Акцентируя внимание зрителей на садистских чертах Кельвина и Сарториуса, Тарковский наделяет своих героев девиацией, которая логически вытекает из романа, но в нём самом отсутствует. Собственно, вся вторая часть книги Лема – мелодрама, не слишком-то убедительная для читателя. Её главный стержень – несчастная любовь Криса к Хари-3. Именно поэтому тот поначалу отвергает идею своего ходатайства перед Океаном в защиту человечества: «А вдруг я хочу, чтобы она исчезла. У меня этот кисель (Океан. – М. Б.) и так уже вот где сидит!» (цитата из фильма, логично уточняющая мысль Лема). Хари-3 в тайне от Криса настояла на собственном самоуничтожении с помощью прибора, созданного Сарториусом. В полном соответствии со своей мазохистской программой она в точности повторила судьбу земной Хари. В романе покинутый любовник собирается остаться на станции после того, как остальные космонавты вернутся на Землю. Он ждёт от Океана новых чудес.
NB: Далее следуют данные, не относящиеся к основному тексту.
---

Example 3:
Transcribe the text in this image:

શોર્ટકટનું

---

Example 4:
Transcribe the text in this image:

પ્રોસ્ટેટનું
Будет ли такое ожидание одинокого психолога занятием продуктивным и профессиональным, Лем почему-то не обсуждает. Между тем, как напоминает Кельвину Снаут, вокруг планеты вращается ракета с Хари-2, обречённой в своём одиночестве на вечные муки. Может быть, вполне логично предлагает Снаут, стоит вернуть её на станцию?! Крис уклоняется от ответа.

Мелодраматическая линия Лема, изрядно сдобренная мистицизмом и освобождённая от философских размышлений, положена в основу американской экранизации «Соляриса» Стивеном Содербергом. Несмотря на полное единодушие писателя и режиссёра, не похоже, что этот фильм когда-нибудь получит хоть какую-то премию. Основным его достоинством можно счесть то, что Гибарян снова стал Гибарианом, утратив армянское происхождение, кавказский тип лица и акцент, невольно приобретённые им благодаря неправильной транскрипции его фамилии в русском переводе с польского. Она, как и фамилия «Сарториус», явно восходит к латинским корням и, возможно, имеет свой скрытый смысл. Gibba – «горб»; gibberosus – «запутанный», «сложный», а также «горбатый»; иначе говоря, слово «Гибариан» ассоциируется с тайным и запутанным дефектом, ставшим явным и уродливым, как горб.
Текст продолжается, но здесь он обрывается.